Venue: ATYP (Walsh Bay NSW), Feb 4 – 21, 2015
Director: Sarah Parsons
Playwrights: Joel Burrows, Tahlee Fereday, Sharni McDermott, Tom Mesker, Julia Patey, Kathleen Quere, Callan Purcell, Caitlin Richardson, Fiona Spitzkowsky, Amanda Yeo.
Cast: Katy Avery, Christian Charisiou, Jordan Cowan, Patrick Cullen, Rebecca Cuttance, Airlie Dodds, Kelly Huynh, Lucia May, Dominic Roebuck, Gemma Scoble, Michael Smith
Image by Tracey Schramm
Theatre review (of preview performance)
The ten short pieces in Between Us are connected by the idea of secrets. These young Australian stories range from the deep and dark to the wonderfully inspired, all with a personal and revelatory perspective that aim to divulge something truthful. Nine are monologues, perhaps a reflection on the introspective nature of early adulthood. We do not get fervent commentary on our society and politics, but we are certainly witness to a fierce interrogation into human behaviour and its nature.
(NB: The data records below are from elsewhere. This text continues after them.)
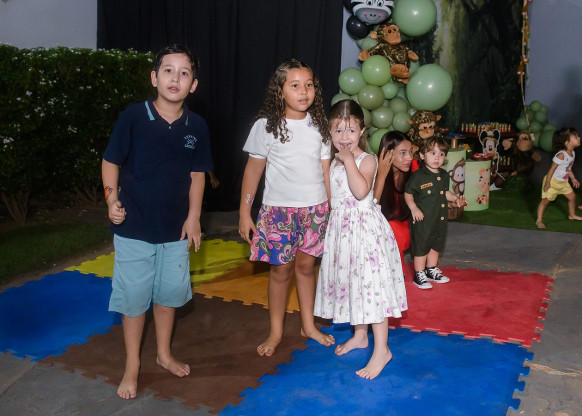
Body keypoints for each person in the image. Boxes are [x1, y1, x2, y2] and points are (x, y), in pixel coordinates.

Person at [101, 44, 213, 399]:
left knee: (168, 296)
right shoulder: (133, 117)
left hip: (175, 231)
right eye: (168, 70)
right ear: (154, 77)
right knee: (134, 299)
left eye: (184, 73)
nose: (175, 78)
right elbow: (110, 161)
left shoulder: (197, 126)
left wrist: (194, 217)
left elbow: (198, 174)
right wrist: (111, 200)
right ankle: (132, 364)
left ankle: (163, 353)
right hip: (134, 227)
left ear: (193, 84)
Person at [238, 58, 335, 357]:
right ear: (280, 91)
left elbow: (326, 170)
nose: (303, 91)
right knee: (280, 272)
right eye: (295, 85)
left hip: (315, 210)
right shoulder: (266, 126)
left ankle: (308, 325)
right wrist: (244, 213)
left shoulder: (320, 125)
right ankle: (276, 331)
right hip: (278, 213)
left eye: (309, 85)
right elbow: (253, 172)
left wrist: (332, 208)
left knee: (306, 268)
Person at [314, 100, 407, 380]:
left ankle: (382, 350)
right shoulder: (333, 161)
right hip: (343, 233)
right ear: (330, 132)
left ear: (362, 131)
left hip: (365, 233)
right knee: (355, 284)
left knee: (372, 289)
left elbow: (360, 191)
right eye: (338, 130)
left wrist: (347, 161)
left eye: (351, 130)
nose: (345, 137)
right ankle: (360, 335)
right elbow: (331, 197)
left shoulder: (367, 160)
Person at [404, 136, 467, 289]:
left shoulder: (444, 175)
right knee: (421, 247)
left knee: (436, 245)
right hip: (423, 221)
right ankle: (419, 274)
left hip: (439, 219)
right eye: (432, 153)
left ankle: (431, 270)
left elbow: (444, 192)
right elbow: (408, 193)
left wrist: (455, 199)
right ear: (422, 155)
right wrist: (413, 208)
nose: (437, 157)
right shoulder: (418, 176)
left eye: (441, 154)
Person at [373, 131, 414, 274]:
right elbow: (371, 208)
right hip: (379, 230)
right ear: (388, 154)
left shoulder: (414, 169)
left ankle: (397, 273)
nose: (409, 157)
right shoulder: (372, 170)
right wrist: (382, 175)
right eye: (403, 153)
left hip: (409, 226)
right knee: (391, 227)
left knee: (394, 228)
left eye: (411, 151)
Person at [536, 127, 582, 228]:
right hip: (553, 182)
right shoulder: (561, 155)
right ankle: (539, 220)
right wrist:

Direction by Sarah Parsons is adventurous and quite masterful. Her courageous use of space gives emotional and spacial dimension to each piece, respecting their individually distinct voices, and allowing their individual idiosyncrasies to take shape on stage. Transitions are sensitively and creatively manoeuvred so that the experience is fluid and cohesive as an integrated entity, while each writer’s own colour is staunchly retained. Parsons’ work with actors is wildly impressive in Between Us. Every segment is performed with surprising depth and sophistication, so that characters are meaningful beyond their ten minutes of showtime. We are drawn into these bite sized moments, sometimes seeing with astonishing clarity what is being expressed, and sometimes seduced into a sense of intrigue that leaves us hungry for more.
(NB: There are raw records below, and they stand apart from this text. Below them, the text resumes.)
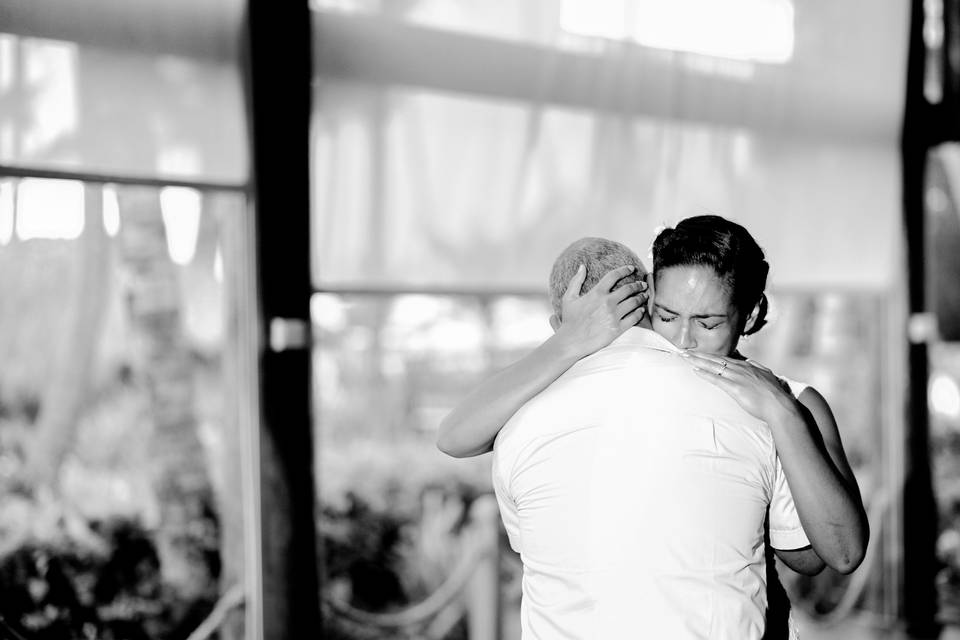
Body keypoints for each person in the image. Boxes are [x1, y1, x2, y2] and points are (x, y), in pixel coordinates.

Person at [438, 217, 869, 635]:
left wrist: (780, 412)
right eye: (665, 315)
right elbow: (454, 436)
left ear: (750, 313)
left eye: (708, 323)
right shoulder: (608, 391)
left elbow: (822, 554)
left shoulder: (789, 401)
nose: (682, 341)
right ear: (647, 304)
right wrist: (572, 341)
Fiona Spitzkowsky’s Accidents Happen is a remarkably funny yet brutal piece about parenting and ambition. Her blend of the macabre with a casual, almost unassuming everyday humour is a thrill to experience. Performed by Rebecca Cuttance with impeccable timing and focus, this is a programme highlight that exemplifies the intelligence and talent that is being showcased at ATYP. Pink Hair by Amanda Yeo is written with beautiful structure and shrewd acumen. It is technically accomplished, but also visceral and engaging. Kelly Huynh’s interpretation gives a magnetism and moving humanity to the play’s protagonist, and we are enthralled by her thorough authenticity and precision, without the actor having to move a limb more than once or twice during the segment’s entire duration. Also noteworthy are the production’s three male players, Christian Charisiou, Patrick Cullen and Michael Smith, all memorable for their refreshing and solid presences, and conspicuous, burgeoning star quality.
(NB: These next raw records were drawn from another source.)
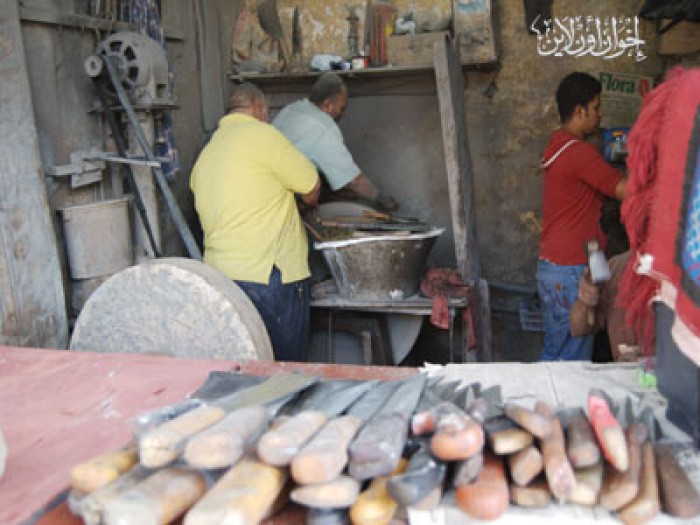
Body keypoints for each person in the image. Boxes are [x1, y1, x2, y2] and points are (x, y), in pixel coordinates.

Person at [190, 83, 321, 362]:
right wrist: (301, 204)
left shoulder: (208, 152)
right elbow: (311, 188)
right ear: (260, 108)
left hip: (221, 280)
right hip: (269, 276)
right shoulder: (264, 135)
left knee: (241, 366)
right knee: (283, 370)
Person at [537, 72, 627, 361]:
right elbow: (624, 190)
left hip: (555, 267)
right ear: (580, 111)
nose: (600, 115)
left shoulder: (557, 145)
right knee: (570, 360)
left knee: (560, 352)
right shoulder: (578, 153)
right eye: (596, 107)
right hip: (569, 270)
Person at [272, 72, 397, 211]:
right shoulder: (324, 127)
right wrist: (381, 198)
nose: (343, 114)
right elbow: (355, 181)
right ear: (327, 105)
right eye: (341, 108)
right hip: (280, 200)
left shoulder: (293, 108)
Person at [569, 251, 640, 362]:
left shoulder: (669, 271)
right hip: (627, 368)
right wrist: (585, 301)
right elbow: (578, 329)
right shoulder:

There is so much to like about Between Us, including its design aspects and technical proficiencies. Melanie Liertz’s set and Alexander Berlage’s lights are outstanding, and stage management is executed to perfection by Olivia Benson and her crew. It is almost unbelievable that these short plays can conspire to deliver something so substantial and rewarding, but it does. It is no secret that the Australian Theatre for Young People is a crucial element in the continuing progress of our artistic landscape, but on this occasion, the stepping stone has itself become a thing to celebrate.